> **WORK INSTRUCTION**:
Print out the data that follows exactly, character for character, apart from the pictures.

> **PROVIDED DATA**:

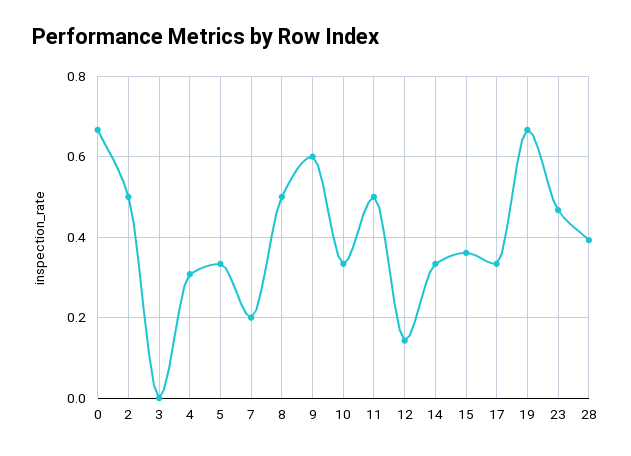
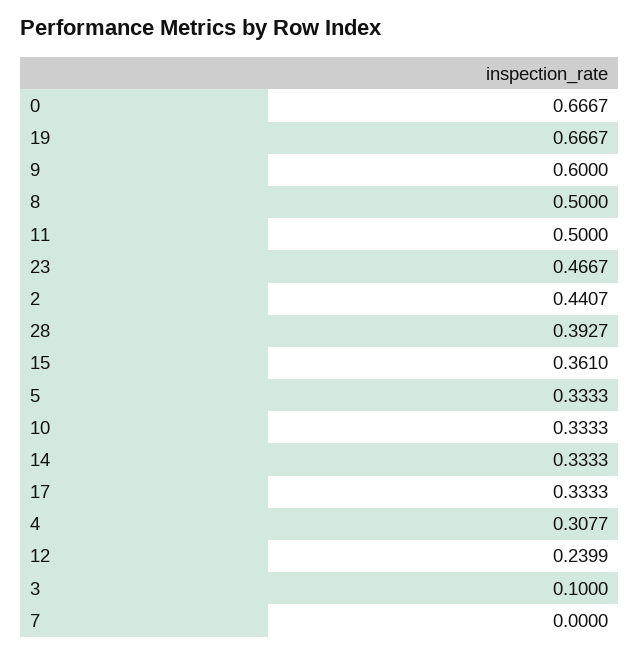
  {
    "0": 0.6667,
-   "2": 0.5,
+   "2": 0.4407,
-   "3": 0,
+   "3": 0.1,
    "4": 0.3077,
    "5": 0.3333,
-   "7": 0.2,
+   "7": 0,
    "8": 0.5,
    "9": 0.6,
    "10": 0.3333,
    "11": 0.5,
-   "12": 0.14,
+   "12": 0.2399,
    "14": 0.3333,
    "15": 0.361,
    "17": 0.3333,
    "19": 0.6667,
    "23": 0.4667,
    "28": 0.3927
  }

> **THE ANSWER**:
  {
    "0": 0.6667,
-   "2": 0.5,
+   "2": 0.4407,
-   "3": 0,
+   "3": 0.1,
    "4": 0.3077,
    "5": 0.3333,
-   "7": 0.2,
+   "7": 0,
    "8": 0.5,
    "9": 0.6,
    "10": 0.3333,
    "11": 0.5,
-   "12": 0.14,
+   "12": 0.2399,
    "14": 0.3333,
    "15": 0.361,
    "17": 0.3333,
    "19": 0.6667,
    "23": 0.4667,
    "28": 0.3927
  }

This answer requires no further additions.